- [Work order 1]: In the passage on energy conversion, where does the energy stored in the H2 molecule come from?
- [Work order 2]: Carry on the passage about energy conversion, picking up after its final sentence.

BEGIN Passage

Energy Conversion, Production, Consumption
Energy is neither created nor destroyed, only transformed. Even Nuclear Energy is energy in one form (mass) transformed into its energy equivalent (energy), E=mc^2 as you recall.
But some devices are more energy conversion-y than others. We think of burning chemical energy and transforming it into heat and thence into motion via an engine or cycle (Brayton cycle -- jet engine, Sterling cycle -- steam engine, etc.) as "producing energy", whereas it is really just energy conversion. But this is really in terms of the resource and the resource lifecycle. So fossil fuels are seen as a raw resources -- "free" for the taking, once you have kicked the Indians off the land, bombed the "terrorists" off the land, placated those pesky tundra-huggers, etc. Hydropower is seen as a raw resource, too, since the Sun did the heavy lifting. Solar is a raw resource. Ditto geothermal and nuclear. We have to pay dollar and environmental costs, but so far the extraction cost doesn't outstrip the value of most of these. Solar is still loosing to high capital costs, etc. (Although the capital costs for solar come jumping down every year.)
We view electric motors as energy conversion devices, since they take a processed, high grade form of energy and convert it into work (motion, which is not work, but you know what I mean -- kinetic energy). Compressed air would be in this category, too, as would pumped hydro-electric (water that is pumped uphill during low periods, and allowed to flow back downhill through turbines and generate electricity during peak demand hours.)
Hydrogen is really in this second camp -- more energy conversion than energy source. We don't mine hydrogen, or collect it pure from outer space (though we could do the latter, conceivably), or find pure hydrogen deposits, or hydrogen-rich compounds. We take H2O, and disassociate the elements by storing a lot of energy into the H2 molecule. H2 forms a single, covalent bond. That energy comes from electricity, which is used to separate the H2 from the O, and releases O2 and H2 via ionization.

END Passage
BEGIN Dataset extract

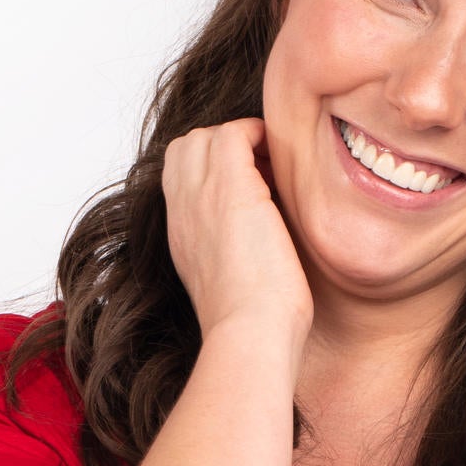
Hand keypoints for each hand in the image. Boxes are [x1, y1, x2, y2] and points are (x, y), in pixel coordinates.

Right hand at [160, 121, 313, 349]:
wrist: (250, 333)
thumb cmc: (254, 324)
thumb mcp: (232, 286)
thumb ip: (234, 254)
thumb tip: (261, 242)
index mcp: (182, 236)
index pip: (182, 179)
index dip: (214, 171)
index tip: (253, 185)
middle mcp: (182, 211)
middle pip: (186, 149)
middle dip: (224, 148)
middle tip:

END Dataset extract

- [Task response 1]: It comes from electricity, which is used to separate the H2 from the O.

- [Task response 2]:
energy + 2(H2O) ==> 2(H2) + O2The oxygen is freely available in the atmosphere, so we don't cart it around in the fuel cell. So we carry around the H2, either under pressure as pure gas, or under pressure and lowered temperature as a liquid, or in some other storage medium (i.e. some weak associative bonding with another material, perhaps). Then we combine the H2 with the available O2 in a high-temperature oxydation reaction (burning) or we use some electrochemical process in a fuel cell. Either way, the reaction is
2(H2) + O2 ==> energy + 2(H2O)so the byproducts are nice: energy and (hopefully) clean water. I have yet to see any mechanical device be 100% efficient, so other by-products may sneak in. For example, the O2 does not come from bottled Oxygen, but from the atmosphere, which has mostly N2, nitrogen, along with other trace gasses, including CO2. Nitrogen has the tendency to recombine at high combustion temperatures as NOx (NO, NO2 and other, more esoteric Nitrogen Oxides -- Nitric Oxide, Nitrous Oxide, and so on -- which are referred to as NOx compounds). A given mix of H2 and O2 may burn at 2800 degrees Centigrade, for example, this calculation shows combustion temperatures between 1000 and 3000 Kelvin, when burned with nitrogen. Similarly, CO2 may be transformed into CO or various CH groups (hydrocarbons).
It is also possible that a near-term source of H2 will be the direct conversion of Hydrocarbons to extract the Hydrogen. This is a very messy process, akin to just burning the stuff.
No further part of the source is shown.